Не подумай, Миша, будто я считал себя совсем не виноватым. Человека-то ударил я, а не кто-то другой. Но чтобы так — напрочь, до смерти, я, конечно, не хотел, злого умысла не имел. Я честно сейчас это говорю. И тогда, на суде, говорил, да в счет это не взяли, мне не поверили... Понятное дело, с матерью твоей у нас, конечно, с тех пор все сломалось. Раз и навсегда. А вот что тебе в институт не написал из Забайкалья — ты меня, сынок, за это прости, если можешь. Не хотел я портить тебе учебу и всю дальнейшую жизнь, поверь. Не хотел, чтобы кто-то увидел, по конверту узнал, что твой отец пишет из «почтового ящика», из колонии. Добра бы это тебе не принесло.
Ну, а там я что? Сперва попробовал — написал жалобу. Пришел отказ: оснований для пересмотра дела нет. И тогда я всем попустился. Как припаяли — так и ладно, влип, заслужил — отбывай, Сорокин, видно, такая уж твоя судьба. Нюни, правда, не распускал. Работал по своему плотницкому делу. Когда только можно было — читал. Опыт уже был. По Воркуте. Много читал разных книжек, ума набирался. Так прошло четыре года... А потом у нас в колонии появился новый замполит. Внимательный, толковый такой. Почему-то он заинтересовался моим делом. Вызвал меня. Подробно все расспросил, больше часа со мной разговаривал. Про плен, про Бухенвальд и Дахау тоже спрашивал. Сказал: «Отец мой был в Освенциме. Домой вернулся инвалидом... Умер несколько лет назад». А потом посоветовал мне обратиться с жалобой к прокурору республики, а то ведь под лежачий камень вода не течет. Может, замполит к моей жалобе и от себя чего добавил, умный оказался и справедливый мужик, век буду его благодарить. И что ты думаешь? Через три месяца пришла бумага из высоких инстанций. Дело мое пересмотрели и решение суда отменили. Меня реабилитировали. И верил я, и не верил, да это было так, было наяву...
Освободился. Миновала и эта беда. Куда податься? Что делать дальше? Где жить?.. Из Забайкалья решил не уезжать. Дома, семьи у меня не осталось, к тебе в приживалы никогда бы не попросился, да и не хотел вставать между тобой и матерью. Мне теперь было как-то все равно, где жить, век доживать. А Забайкалье мне стало даже нравиться. Лесистые сопки, крутые каменистые увалы, широкие пади с речками и покосами. Открытое, высокое небо.
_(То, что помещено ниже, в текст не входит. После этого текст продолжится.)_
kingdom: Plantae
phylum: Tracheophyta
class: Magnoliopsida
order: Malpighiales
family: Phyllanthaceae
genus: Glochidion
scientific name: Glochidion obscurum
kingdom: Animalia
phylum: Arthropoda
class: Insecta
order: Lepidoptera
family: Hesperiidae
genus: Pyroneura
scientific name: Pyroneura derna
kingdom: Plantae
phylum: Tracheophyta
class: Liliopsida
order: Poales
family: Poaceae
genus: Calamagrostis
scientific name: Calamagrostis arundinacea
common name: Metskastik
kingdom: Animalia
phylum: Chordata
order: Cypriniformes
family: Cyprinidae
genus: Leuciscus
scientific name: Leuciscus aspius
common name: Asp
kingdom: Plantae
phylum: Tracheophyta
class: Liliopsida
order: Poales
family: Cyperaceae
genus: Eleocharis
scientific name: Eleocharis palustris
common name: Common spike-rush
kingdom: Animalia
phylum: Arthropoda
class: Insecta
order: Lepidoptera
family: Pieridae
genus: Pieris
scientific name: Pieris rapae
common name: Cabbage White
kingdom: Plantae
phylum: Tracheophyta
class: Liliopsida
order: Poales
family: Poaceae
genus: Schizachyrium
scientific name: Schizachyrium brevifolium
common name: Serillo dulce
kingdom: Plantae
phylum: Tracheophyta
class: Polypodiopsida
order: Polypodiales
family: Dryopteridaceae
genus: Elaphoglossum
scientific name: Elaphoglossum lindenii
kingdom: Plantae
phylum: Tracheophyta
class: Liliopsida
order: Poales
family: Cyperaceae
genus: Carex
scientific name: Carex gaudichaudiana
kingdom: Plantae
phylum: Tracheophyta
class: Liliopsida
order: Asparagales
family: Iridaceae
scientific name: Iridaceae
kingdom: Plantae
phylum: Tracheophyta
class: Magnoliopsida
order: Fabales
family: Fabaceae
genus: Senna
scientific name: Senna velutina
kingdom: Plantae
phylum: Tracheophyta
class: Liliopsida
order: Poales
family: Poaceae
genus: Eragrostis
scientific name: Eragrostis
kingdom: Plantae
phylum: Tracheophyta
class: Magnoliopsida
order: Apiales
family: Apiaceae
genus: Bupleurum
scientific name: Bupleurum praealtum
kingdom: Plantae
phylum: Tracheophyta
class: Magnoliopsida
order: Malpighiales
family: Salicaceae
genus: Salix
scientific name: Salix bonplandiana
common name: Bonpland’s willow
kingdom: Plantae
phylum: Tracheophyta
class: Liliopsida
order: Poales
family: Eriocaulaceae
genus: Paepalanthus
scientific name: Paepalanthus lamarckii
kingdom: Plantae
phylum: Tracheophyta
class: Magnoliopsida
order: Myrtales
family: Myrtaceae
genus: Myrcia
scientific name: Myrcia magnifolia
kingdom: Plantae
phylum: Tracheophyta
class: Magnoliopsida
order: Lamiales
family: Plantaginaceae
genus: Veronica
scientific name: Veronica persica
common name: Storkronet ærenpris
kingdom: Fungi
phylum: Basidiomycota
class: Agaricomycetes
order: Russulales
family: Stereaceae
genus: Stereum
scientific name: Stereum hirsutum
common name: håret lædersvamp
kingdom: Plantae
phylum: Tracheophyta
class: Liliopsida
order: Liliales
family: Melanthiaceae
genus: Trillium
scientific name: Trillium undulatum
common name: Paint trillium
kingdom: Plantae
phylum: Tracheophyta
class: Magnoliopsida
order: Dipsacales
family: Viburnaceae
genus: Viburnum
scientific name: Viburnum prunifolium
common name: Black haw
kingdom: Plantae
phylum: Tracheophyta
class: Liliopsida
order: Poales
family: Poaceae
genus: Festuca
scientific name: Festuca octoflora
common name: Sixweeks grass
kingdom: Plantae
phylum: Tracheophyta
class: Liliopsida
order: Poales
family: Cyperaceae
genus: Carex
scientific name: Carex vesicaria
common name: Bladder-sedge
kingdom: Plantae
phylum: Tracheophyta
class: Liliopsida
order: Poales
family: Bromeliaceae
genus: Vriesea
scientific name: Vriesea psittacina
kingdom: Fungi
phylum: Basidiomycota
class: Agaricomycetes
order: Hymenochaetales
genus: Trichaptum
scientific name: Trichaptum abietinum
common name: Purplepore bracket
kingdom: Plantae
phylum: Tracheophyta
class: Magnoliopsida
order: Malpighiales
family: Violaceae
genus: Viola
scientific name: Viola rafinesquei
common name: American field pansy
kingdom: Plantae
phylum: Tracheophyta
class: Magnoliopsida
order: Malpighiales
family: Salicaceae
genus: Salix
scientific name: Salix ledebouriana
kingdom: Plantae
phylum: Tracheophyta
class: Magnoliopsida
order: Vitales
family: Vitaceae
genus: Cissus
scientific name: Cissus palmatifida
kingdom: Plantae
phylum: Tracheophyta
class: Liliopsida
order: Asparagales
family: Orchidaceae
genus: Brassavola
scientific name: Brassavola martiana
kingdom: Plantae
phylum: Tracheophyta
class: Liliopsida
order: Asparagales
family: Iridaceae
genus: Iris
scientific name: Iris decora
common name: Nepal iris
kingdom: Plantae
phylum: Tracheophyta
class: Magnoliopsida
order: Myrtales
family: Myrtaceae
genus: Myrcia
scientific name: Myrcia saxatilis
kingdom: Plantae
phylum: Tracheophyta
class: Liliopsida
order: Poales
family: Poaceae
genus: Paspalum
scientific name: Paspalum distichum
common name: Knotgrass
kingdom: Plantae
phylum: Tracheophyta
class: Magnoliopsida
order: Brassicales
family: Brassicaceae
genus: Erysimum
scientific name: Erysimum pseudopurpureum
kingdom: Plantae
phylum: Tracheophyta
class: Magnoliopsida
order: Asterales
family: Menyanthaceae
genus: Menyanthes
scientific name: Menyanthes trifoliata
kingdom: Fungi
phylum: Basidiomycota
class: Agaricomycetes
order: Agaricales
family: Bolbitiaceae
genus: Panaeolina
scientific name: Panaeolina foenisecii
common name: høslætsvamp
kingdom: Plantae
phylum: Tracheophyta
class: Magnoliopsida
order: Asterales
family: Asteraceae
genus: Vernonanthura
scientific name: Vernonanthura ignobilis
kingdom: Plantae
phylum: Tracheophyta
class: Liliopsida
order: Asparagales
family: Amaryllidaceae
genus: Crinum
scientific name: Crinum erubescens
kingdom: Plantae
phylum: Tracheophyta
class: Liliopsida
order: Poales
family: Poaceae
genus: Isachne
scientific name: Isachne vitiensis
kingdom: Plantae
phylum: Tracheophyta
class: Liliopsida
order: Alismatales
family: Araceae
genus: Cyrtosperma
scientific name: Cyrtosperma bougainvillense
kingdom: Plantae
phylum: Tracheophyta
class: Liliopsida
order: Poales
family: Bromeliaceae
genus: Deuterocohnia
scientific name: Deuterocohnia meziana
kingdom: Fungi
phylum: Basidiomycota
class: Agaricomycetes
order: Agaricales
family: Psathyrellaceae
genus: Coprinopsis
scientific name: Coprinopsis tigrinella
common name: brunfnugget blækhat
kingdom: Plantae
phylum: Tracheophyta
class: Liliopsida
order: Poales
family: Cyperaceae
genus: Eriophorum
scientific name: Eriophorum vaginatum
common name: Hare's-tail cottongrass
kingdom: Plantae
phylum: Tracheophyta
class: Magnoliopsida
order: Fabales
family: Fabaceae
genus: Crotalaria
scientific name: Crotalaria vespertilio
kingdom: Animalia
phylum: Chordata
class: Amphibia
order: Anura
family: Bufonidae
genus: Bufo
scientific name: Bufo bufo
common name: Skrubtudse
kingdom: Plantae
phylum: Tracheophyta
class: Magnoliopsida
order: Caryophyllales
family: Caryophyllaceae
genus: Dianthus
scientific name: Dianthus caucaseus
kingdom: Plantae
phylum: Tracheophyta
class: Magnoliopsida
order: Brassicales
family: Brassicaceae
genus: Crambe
Простор. Весной и осенью гуси, утки, журавли, чайки, дикие голуби на пролете. Поглядишь им вслед — и сердце отчего-то забьется, забьется и защемит, как в молодости когда-то бывало... Выбрал я для житья один небольшой поселок среди сопок. Поступил на рудник. Стал работать под землей (тоже опыт был), добывать плавиковый шпат. За десять лет и заработал себе силикоз. Из-за него стал валяться по больницам. К этому добавилась еще и стенокардия. Теперь, видно, болячки взялись меня совсем доконать.
Может, спросишь: один ли я жил все эти годы в Забайкалье? Нет, не один. Женился на доброй и заботливой женщине. Здешней, горнячке, гуранке. Она много лет была вдовой, вырастила двух дочерей. Старшую выдала замуж сама, та живет в Иркутской области, в Ангарске. Младшую мы выдавали уже вместе, за инженера нашего рудника. Два года назад я опять остался одни. Схоронил свою вторую жену, а дочь с зятем получили в поселке, в новых домах, благоустроенную квартиру. Так что один я в своем просторном доме, как перст. И мотоцикл у меня с коляской. На охоту, на рыбалку ездил, когда здоров был, пока еще сила была. Теперь отъездил, отохотился и отрыбачил. Дочь с зятем проведают меня в больнице, не забывают, спасибо им. Чужой же я для них — никто, можно сказать, а не забывают. Приезжал два раза и сосед мой, Илья. С ним мы раньше каждый выходной, а то и по праздникам бегали в тайгу или в степь, на реку Онон. Посидим с Ильей в больничном коридоре, поговорим про международную политику, про космос, повспоминаем наши прежние охотничьи, рыбацкие удачи — и то легче на душе. И подумаешь: нет, неохота помирать, пожить еще надо, поглядеть на наш мир, увидеть, каким он будет, какими станут люди, что они еще наиридумывают, наизобретают и что научатся понимать в жизни...

12 ноября.

Вот, Миша, и все. Сдается, высказал, что хотел, что давно тяжелым грузом лежало на сердце. Больше писать вроде бы не о чем. И сил, запала уже нету, догорел запал. Да я и не собирался так длинно описывать свою жизнь, само как-то получилось. Извини, что заставил все это читать, столько времени у тебя отнял.
Завтра день свиданий. Обещался приехать Илья, привезти мне жареного леночка, душу рыбацкую порадовать. Ему, Илюхе, и передам эти свои тетрадки. Пускай хранит, никому не показывает. А потом тебе их перешлет.
Потом, когда срок настанет.

Прощай, Миша. Прощай, сынок!
Твой неудачливый батька Терентий Сорокин.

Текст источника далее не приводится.